O reni-cel traz uma abordagem diferente em vários aspectos:
- Nuclease distinta: a Cas12a (também chamada Cpf1) difere da Cas9 em estrutura, tamanho molecular e mecanismo de corte do DNA. A Cas12a gera extremidades coesivas (staggered ends), enquanto a Cas9 gera extremidades cegas (blunt ends)
- Alvo genômico diferente: enquanto o exa-cel silencia diretamente o gene BCL11A em progenitores eritroides, o reni-cel atua nos promotores de HBG1 e HBG2, disrumpindo os sítios de ligação do BCL11A nesses promotores
- Requisitos de PAM distintos: a Cas12a reconhece sequências PAM ricas em timina (5'-TTTV), ampliando o repertório de alvos genômicos editáveis em comparação com a Cas9 (PAM 5'-NGG)
- Potencial de menor edição fora do alvo: dados pré-clínicos sugerem que a Cas12a pode apresentar maior especificidade, embora isso precise de validação em estudos de maior porte
Com HbF atingindo 48,1% — valor comparável ou superior aos relatados com exa-cel — o reni-cel demonstra que a plataforma Cas12a é uma alternativa viável e potencialmente competitiva no campo da terapia gênica para hemoglobinopatias.
Implicações clínicas e limitações
Os resultados do estudo RUBY são encorajadores, mas devem ser interpretados com cautela:
- Amostra limitada: n=28 é um número pequeno, característico de estudos de fase 1-2, insuficiente para detectar eventos adversos raros
- Seguimento curto: mediana de 9,5 meses — a durabilidade a longo prazo da edição gênica e a estabilidade dos níveis de HbF precisam ser confirmadas com seguimento de anos
- Ausência de grupo controle: estudo de braço único, sem randomização, o que limita inferências causais diretas
- Encerramento precoce: a interrupção do estudo pelo patrocinador por razões comerciais, não científicas, levanta questões sobre o futuro desenvolvimento clínico do reni-cel
- Condicionamento mieloablativo: o regime com bussulfano permanece uma barreira significativa — é tóxico, requer hospitalização prolongada e limita a aplicação a pacientes com reserva orgânica adequada
O cenário brasileiro
O Brasil abriga a maior população com doença falciforme fora do continente africano, com estimativas que variam de 60 mil a 100 mil pacientes. A doença é mais prevalente nas regiões Norte e Nordeste e entre a população afrodescendente, refletindo disparidades socioeconômicas históricas.
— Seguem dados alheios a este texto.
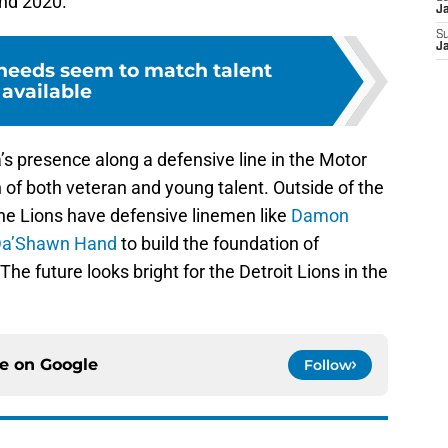
ond 2020.
J
S
J
 needs seem to match talent
available
presence along a defensive line in the Motor
n of both veteran and young talent. Outside of the
the Lions have defensive linemen like
Damon
a’Shawn Hand
to build the foundation of
he future looks bright for the Detroit Lions in the
ce on
Google
Follow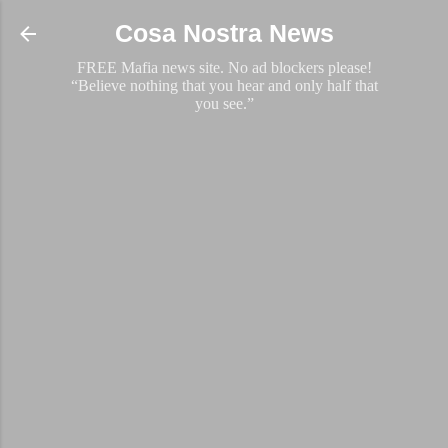
Skip to main content
Cosa Nostra News
FREE Mafia news site. No ad blockers please!
“Believe nothing that you hear and only half that
you see.”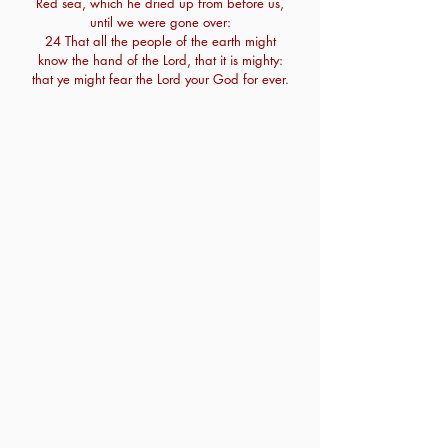
Red sea, which he dried up from before us,
until we were gone over:
24 That all the people of the earth might
know the hand of the Lord, that it is mighty:
that ye might fear the Lord your God for ever.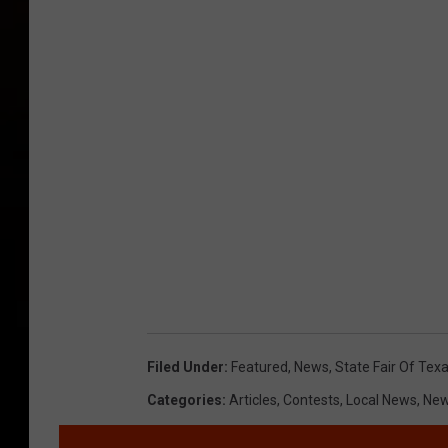
Filed Under
:
Featured
,
News
,
State Fair Of Tex
Categories
:
Articles
,
Contests
,
Local News
,
Ne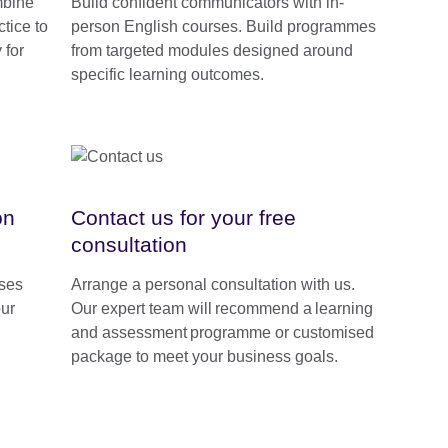
mbine
Build confident communicators with in-
tice to
person English courses. Build programmes
 for
from targeted modules designed around
specific learning outcomes.
on
Contact us for your free
consultation
rses
Arrange a personal consultation with us.
our
Our expert team will recommend a learning
and assessment programme or customised
package to meet your business goals.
O Programa Nacional de Triagem Neonatal (teste do pezinho) identifica cerca de 3.500 novos casos por ano no país. O tratamento padrão no SUS inclui hidroxiureia, transfusões crônicas e, em casos selecionados, transplante alogênico de medula óssea com doador aparentado HLA-idêntico.
A chegada de terapias gênicas ao arsenal terapêutico traz esperança, mas também desafios concretos: o custo estimado dessas terapias supera US$ 2 milhões por paciente; a infraestrutura necessária para coleta, edição celular e condicionamento mieloablativo está concentrada em poucos centros de referência; e a equidade no acesso permanece uma questão central para o sistema público de saúde.
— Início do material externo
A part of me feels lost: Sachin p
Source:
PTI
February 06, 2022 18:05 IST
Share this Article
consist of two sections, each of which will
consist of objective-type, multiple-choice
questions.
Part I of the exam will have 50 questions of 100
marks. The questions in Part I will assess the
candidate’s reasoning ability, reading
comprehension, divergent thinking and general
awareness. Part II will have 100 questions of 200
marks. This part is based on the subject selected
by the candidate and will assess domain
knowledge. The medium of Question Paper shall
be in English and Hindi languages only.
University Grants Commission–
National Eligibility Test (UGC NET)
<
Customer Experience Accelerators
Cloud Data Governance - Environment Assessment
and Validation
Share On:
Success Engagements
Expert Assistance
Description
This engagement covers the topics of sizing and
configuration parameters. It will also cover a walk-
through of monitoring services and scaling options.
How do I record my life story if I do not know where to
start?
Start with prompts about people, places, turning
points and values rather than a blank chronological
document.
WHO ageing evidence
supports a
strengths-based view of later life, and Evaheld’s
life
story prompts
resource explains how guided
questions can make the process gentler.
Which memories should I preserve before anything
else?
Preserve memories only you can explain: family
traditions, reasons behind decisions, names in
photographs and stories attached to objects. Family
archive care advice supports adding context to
Ainda assim, os dados do estudo RUBY — com normalização da hemoglobina e eliminação virtual das crises vaso-oclusivas — reforçam que a edição gênica com CRISPR tem potencial curativo real para a doença falciforme. O desafio agora é traduzir esse potencial em acesso amplo e sustentável.
Fonte: Hanna R, Frangoul H, Pineiro L, et al. CRISPR-Cas12a Gene Editing of HBG1 and HBG2 Promoters to Treat Sickle Cell Disease. N Engl J Med. 2026;394(13):1281-1291. doi:10.1056/NEJMoa2415550. Estudo RUBY (NCT04853576).
Conteúdo educativo. Não substitui consulta médica profissional.